[Stored entries]
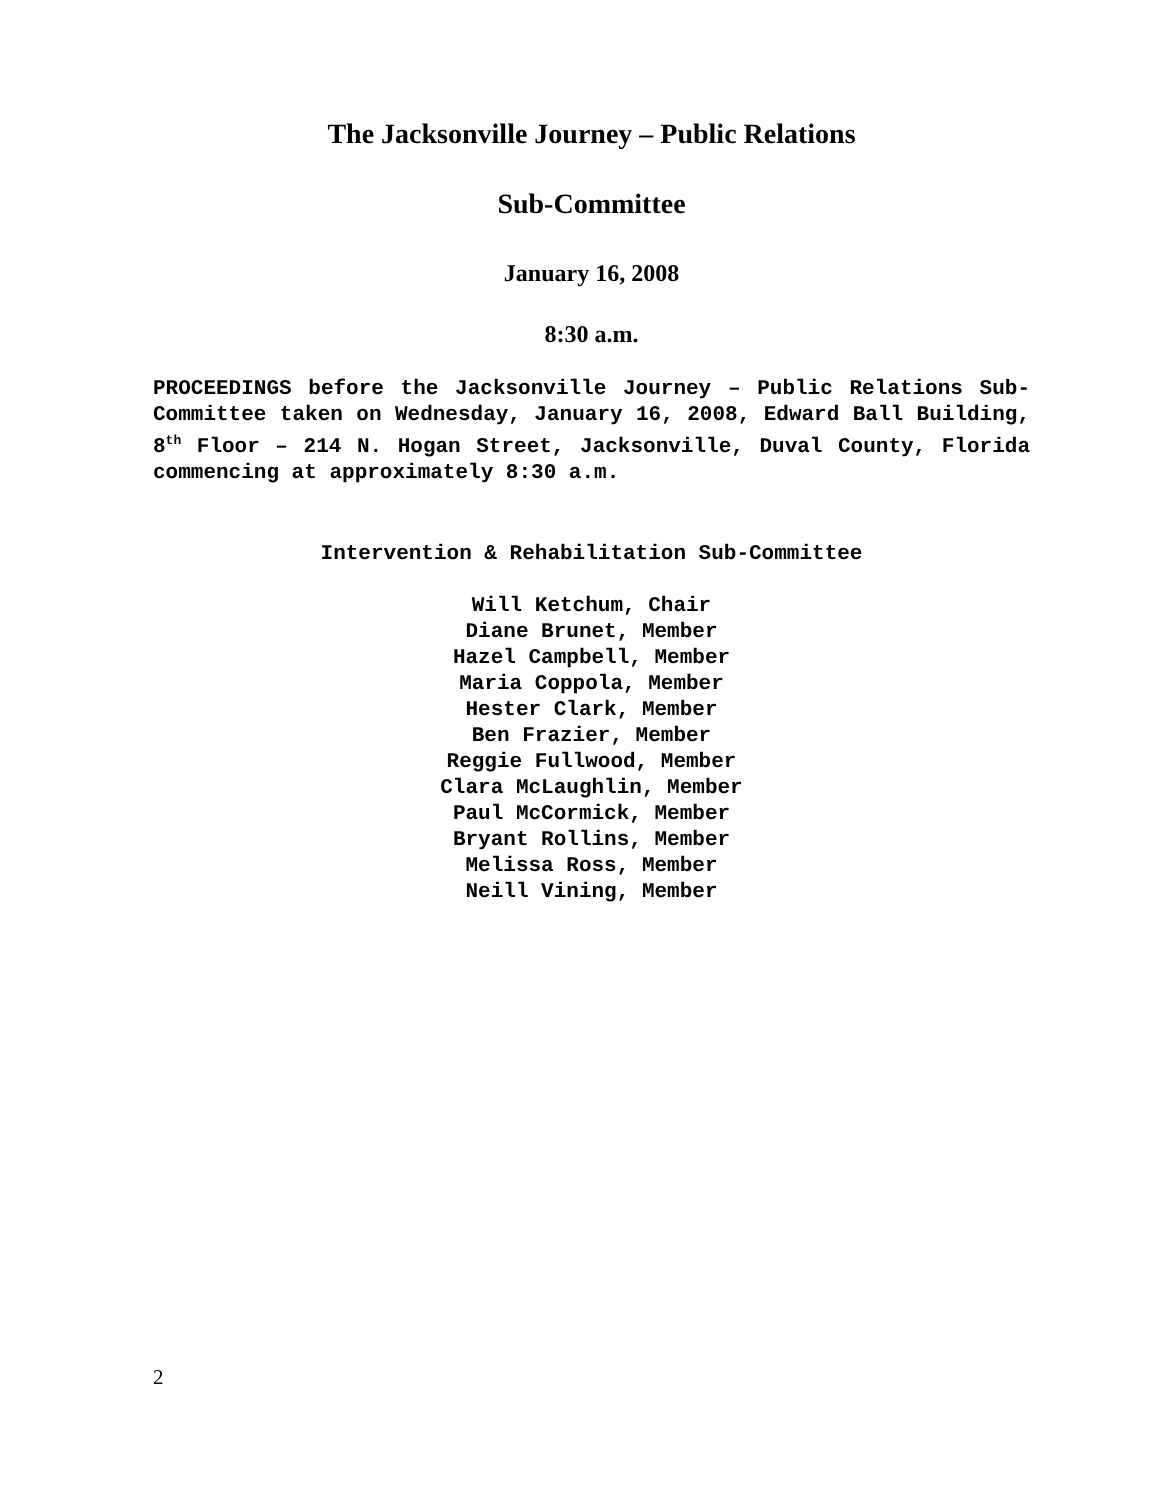The Jacksonville Journey – Public Relations
Sub-Committee
January 16, 2008
8:30 a.m.
PROCEEDINGS before the Jacksonville Journey – Public Relations Sub-Committee taken on Wednesday, January 16, 2008, Edward Ball Building, 8<sup>th</sup> Floor – 214 N. Hogan Street, Jacksonville, Duval County, Florida commencing at approximately 8:30 a.m.
Intervention & Rehabilitation Sub-Committee
Will Ketchum, Chair
Diane Brunet, Member
Hazel Campbell, Member
Maria Coppola, Member
Hester Clark, Member
Ben Frazier, Member
Reggie Fullwood, Member
Clara McLaughlin, Member
Paul McCormick, Member
Bryant Rollins, Member
Melissa Ross, Member
Neill Vining, Member
2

▶ Exercise requirements
Line by line, write out the records above exactly, skipping the pictures.

▶ Task solution
The Jacksonville Journey – Public Relations
Sub-Committee
January 16, 2008
8:30 a.m.
PROCEEDINGS before the Jacksonville Journey – Public Relations Sub-Committee taken on Wednesday, January 16, 2008, Edward Ball Building, 8<sup>th</sup> Floor – 214 N. Hogan Street, Jacksonville, Duval County, Florida commencing at approximately 8:30 a.m.
Intervention & Rehabilitation Sub-Committee
Will Ketchum, Chair
Diane Brunet, Member
Hazel Campbell, Member
Maria Coppola, Member
Hester Clark, Member
Ben Frazier, Member
Reggie Fullwood, Member
Clara McLaughlin, Member
Paul McCormick, Member
Bryant Rollins, Member
Melissa Ross, Member
Neill Vining, Member
2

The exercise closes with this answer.